Aim of the exercise:
Copy the lines below exactly. Start at the first and finish with the line containing "Чай с лимоном: 8 -> 2".

Source records:
--------

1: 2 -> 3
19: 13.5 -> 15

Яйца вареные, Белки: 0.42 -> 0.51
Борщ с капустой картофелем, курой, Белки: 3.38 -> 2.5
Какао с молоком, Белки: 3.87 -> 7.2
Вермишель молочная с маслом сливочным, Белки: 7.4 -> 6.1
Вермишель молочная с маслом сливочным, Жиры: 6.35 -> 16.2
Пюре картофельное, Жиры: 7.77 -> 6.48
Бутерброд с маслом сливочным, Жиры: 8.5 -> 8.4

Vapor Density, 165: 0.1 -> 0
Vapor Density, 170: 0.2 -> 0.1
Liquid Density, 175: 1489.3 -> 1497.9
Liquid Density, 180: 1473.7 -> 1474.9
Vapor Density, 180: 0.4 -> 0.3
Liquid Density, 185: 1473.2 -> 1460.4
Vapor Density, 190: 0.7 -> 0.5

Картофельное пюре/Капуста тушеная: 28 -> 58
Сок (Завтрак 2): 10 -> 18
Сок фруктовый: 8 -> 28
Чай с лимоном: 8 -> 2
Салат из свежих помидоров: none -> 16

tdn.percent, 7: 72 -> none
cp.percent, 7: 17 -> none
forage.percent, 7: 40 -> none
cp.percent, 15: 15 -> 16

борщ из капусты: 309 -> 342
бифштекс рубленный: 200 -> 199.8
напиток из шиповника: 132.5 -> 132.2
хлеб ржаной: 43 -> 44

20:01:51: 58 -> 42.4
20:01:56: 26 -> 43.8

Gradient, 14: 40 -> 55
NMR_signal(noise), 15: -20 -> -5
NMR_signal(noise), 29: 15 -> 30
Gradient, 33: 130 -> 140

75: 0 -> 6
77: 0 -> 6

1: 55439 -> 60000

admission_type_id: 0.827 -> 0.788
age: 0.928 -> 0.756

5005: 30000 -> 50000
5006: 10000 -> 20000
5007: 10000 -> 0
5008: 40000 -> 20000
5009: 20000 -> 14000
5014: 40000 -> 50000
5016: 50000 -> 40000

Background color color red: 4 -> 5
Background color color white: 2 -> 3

--------

Answer to the problem:
1: 2 -> 3
19: 13.5 -> 15

Яйца вареные, Белки: 0.42 -> 0.51
Борщ с капустой картофелем, курой, Белки: 3.38 -> 2.5
Какао с молоком, Белки: 3.87 -> 7.2
Вермишель молочная с маслом сливочным, Белки: 7.4 -> 6.1
Вермишель молочная с маслом сливочным, Жиры: 6.35 -> 16.2
Пюре картофельное, Жиры: 7.77 -> 6.48
Бутерброд с маслом сливочным, Жиры: 8.5 -> 8.4

Vapor Density, 165: 0.1 -> 0
Vapor Density, 170: 0.2 -> 0.1
Liquid Density, 175: 1489.3 -> 1497.9
Liquid Density, 180: 1473.7 -> 1474.9
Vapor Density, 180: 0.4 -> 0.3
Liquid Density, 185: 1473.2 -> 1460.4
Vapor Density, 190: 0.7 -> 0.5

Картофельное пюре/Капуста тушеная: 28 -> 58
Сок (Завтрак 2): 10 -> 18
Сок фруктовый: 8 -> 28
Чай с лимоном: 8 -> 2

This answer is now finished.